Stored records
+--

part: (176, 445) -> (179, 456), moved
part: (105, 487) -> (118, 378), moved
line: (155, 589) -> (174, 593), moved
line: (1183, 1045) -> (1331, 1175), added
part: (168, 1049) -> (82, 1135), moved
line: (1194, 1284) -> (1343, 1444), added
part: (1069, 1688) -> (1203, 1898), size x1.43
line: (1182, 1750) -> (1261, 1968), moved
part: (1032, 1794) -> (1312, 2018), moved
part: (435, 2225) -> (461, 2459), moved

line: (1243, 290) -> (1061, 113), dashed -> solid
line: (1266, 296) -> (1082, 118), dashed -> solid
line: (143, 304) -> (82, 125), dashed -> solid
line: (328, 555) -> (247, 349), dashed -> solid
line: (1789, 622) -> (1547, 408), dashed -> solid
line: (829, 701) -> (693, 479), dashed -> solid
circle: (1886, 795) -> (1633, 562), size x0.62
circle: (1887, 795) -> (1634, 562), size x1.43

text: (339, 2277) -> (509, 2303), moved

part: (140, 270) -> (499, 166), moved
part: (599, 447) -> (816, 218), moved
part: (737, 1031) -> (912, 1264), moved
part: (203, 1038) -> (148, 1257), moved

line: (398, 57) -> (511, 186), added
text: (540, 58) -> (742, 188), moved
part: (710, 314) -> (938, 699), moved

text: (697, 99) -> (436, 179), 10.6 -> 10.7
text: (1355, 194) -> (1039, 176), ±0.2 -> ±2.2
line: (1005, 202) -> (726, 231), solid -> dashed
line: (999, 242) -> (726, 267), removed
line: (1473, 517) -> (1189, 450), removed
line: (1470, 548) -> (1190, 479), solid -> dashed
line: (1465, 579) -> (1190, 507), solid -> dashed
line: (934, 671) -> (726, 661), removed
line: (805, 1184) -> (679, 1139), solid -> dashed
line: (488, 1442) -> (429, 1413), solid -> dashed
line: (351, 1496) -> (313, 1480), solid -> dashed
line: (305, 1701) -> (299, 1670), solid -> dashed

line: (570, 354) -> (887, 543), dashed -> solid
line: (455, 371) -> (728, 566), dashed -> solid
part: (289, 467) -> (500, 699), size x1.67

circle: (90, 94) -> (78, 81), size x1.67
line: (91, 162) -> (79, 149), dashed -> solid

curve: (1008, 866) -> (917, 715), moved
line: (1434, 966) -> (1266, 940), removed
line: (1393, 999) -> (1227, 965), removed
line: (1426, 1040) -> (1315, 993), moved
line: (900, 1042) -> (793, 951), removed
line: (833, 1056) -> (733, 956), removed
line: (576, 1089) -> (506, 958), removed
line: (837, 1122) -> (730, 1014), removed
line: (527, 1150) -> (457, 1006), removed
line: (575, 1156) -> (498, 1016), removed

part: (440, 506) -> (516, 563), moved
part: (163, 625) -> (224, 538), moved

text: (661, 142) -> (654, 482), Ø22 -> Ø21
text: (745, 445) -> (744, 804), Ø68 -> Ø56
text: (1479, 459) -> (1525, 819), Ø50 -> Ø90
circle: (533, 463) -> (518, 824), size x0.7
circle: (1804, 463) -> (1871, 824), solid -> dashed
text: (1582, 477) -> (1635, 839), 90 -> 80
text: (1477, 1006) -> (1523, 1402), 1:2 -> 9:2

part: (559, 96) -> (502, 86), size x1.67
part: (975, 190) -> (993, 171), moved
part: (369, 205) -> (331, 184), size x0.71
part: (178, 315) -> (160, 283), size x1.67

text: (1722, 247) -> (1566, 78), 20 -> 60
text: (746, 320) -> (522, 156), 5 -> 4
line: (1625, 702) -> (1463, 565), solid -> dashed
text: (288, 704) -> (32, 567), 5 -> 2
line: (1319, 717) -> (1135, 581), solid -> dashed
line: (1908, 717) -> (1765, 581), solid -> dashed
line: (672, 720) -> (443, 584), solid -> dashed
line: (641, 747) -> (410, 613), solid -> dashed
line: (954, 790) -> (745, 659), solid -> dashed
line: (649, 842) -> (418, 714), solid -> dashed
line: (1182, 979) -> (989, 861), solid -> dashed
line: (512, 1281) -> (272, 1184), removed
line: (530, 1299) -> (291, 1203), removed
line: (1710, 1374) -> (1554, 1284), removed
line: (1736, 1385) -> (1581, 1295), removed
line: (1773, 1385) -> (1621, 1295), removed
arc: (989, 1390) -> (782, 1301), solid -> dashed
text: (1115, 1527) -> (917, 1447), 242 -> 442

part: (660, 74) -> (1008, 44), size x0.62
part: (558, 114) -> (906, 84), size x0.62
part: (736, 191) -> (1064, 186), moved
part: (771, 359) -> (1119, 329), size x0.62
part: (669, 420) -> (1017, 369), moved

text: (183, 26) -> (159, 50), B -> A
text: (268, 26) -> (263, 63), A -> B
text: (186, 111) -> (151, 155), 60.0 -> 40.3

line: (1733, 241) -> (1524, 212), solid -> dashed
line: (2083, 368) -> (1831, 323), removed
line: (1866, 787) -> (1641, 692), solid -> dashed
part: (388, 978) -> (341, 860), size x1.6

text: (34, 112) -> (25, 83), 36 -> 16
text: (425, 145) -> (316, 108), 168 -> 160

+--

Assignment:
Write out exactly the lines above between the line with "line: (155, 589) -> (174, 593), moved" and the line with "line: (1182, 1750) -> (1261, 1968), moved", inclusive, and nothing beyond them.

Answer box:
line: (155, 589) -> (174, 593), moved
line: (1183, 1045) -> (1331, 1175), added
part: (168, 1049) -> (82, 1135), moved
line: (1194, 1284) -> (1343, 1444), added
part: (1069, 1688) -> (1203, 1898), size x1.43
line: (1182, 1750) -> (1261, 1968), moved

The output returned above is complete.